Słoiki z dżemem, przetworami mięsnymi, czy inne pożywienie zapakowane w ten sposób może sprawić, że ręce będą boleć nas niemiłosiernie, a rumieńce wyjdą na twarz błyskawicznie. Wszystko z powodu braku możliwości otworzenia naczynia przez zbyt mocne zakręcenie zakrętki lub jej "zassanie się" w procesie pasteryzacji. Niekiedy z powodu braku siłowego otworzenia cały słoik wraz z zawartością zostają wyrzucone, niejednokrotnie w akcie złości, frustracji i... braku sił. Jednak jest to absolutnie niekonieczne, bo jak się okazuje, istnieją sposoby, by dostać się do wnętrza słoika bez użycia nadmiernej siły.
Trik z nożem. Pamiętaj o jednym decydując się na ten sposób
Najpopularniejszym sposobem otworzenia słoika bez użycia siły jest wykorzystanie kuchennego noża. Należy wsunąć ostrze między szkło, a rant wieczka i delikatnie je odginać w różnych miejscach, aż usłyszymy charakterystyczny syk denka.

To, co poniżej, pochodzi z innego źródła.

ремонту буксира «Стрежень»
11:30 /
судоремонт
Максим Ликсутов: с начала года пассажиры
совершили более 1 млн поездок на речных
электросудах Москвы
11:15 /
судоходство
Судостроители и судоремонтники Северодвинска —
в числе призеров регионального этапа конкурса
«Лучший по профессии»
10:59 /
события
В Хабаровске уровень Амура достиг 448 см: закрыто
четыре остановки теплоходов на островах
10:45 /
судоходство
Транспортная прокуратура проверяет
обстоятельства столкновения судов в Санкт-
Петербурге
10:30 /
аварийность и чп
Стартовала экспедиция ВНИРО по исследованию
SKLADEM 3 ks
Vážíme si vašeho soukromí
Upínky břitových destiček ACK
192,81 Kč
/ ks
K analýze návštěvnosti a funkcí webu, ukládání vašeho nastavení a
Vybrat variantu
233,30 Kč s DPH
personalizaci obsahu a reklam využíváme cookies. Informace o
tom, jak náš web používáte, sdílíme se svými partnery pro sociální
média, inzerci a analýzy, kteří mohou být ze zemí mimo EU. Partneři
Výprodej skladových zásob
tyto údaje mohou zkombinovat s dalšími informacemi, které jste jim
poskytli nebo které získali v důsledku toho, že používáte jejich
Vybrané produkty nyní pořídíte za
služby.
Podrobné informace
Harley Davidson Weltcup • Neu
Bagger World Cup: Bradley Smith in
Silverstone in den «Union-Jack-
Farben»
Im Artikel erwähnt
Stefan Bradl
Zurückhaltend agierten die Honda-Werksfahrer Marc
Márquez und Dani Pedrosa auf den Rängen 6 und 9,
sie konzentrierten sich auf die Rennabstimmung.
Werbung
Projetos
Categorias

To niezwykle popularny i skuteczny sposób, jednak należy pamiętać o tym, że kiedy zdecydujemy się na tę metodę otwierania słoika, to nie możemy go już więcej wykorzystać. Tak otworzona nakrętka jest już zwyczajnie nieszczelna i musimy kupić nową, pasującą do słoika.

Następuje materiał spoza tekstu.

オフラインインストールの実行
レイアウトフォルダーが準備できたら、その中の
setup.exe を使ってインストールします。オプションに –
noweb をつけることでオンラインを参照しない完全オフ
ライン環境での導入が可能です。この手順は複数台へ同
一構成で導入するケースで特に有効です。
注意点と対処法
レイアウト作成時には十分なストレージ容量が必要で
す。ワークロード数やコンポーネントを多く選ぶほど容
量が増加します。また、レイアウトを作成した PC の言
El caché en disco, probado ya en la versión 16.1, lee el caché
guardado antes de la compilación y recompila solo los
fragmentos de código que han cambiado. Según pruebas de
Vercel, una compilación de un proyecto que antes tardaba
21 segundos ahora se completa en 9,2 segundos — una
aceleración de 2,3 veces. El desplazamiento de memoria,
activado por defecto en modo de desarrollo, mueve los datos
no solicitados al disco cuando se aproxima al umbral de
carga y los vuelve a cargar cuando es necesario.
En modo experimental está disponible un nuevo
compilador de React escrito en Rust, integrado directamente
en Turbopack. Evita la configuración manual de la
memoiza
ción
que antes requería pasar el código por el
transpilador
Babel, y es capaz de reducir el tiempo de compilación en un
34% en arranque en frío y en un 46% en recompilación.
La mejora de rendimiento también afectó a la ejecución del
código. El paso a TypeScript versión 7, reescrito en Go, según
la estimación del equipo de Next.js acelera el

Wrzątek. Wystarczy kilka minut, by otworzyć słoik
Innym sposobem na otworzenie "upartego" słoika jest zastosowanie wrzątku. Wystarczy zagotować wodę w garnku i gdy woda zacznie wrze, zdjąć garnek z palnika i włożyć wek do wody.
Słoik wkładamy zakrętką do dołu, tak by znalazła się pod wodą. W ten sposób trzymamy wek kilka minut we wrzątku, po tym czasie wyjmujemy i najlepiej przez ścierkę, by się nie poparzyć gorącym szkłem, próbujemy otworzyć słoik.
Ostukiwanie. Stara metoda naszych babć
Jednym z najprostszych sposobów otworzenia słoika jest zawinięcie go w ścierkę, by nie robił zbyt dużego hałasu i ostukanie rantu wieczka o brzeg blatu, czy stołu. Na koniec możemy uderzyć łokciem w denko.
Wszystko po to, by poruszyć takim ruchem rozkład ciśnienia we wnętrzu słoika, a które jest z kolei odpowiedzialne za zasysanie wieczka.
Gumowa rękawiczka, gdy ręce są zbyt śliskie
Niekiedy problemem nie jest zapieczony słoik, czy niezwykle mocno zakręcona zakrętka, a nasze śliskie dłonie. Może wcześniej robiliśmy coś, co wymagało mieszania potrawy dłonią, ubrudziliśmy się oliwą, czy olejem. Dlatego w kuchni także warto używać lateksowych, gumowych rękawiczek. Niekiedy jej nałożenie i otworzenie w niej słoika wystarcza, by w tę czynność nie wkładać aż tak dużo siły, bo gumowa rękawiczka zapewni nam odpowiednią przyczepność do wieczka słoika.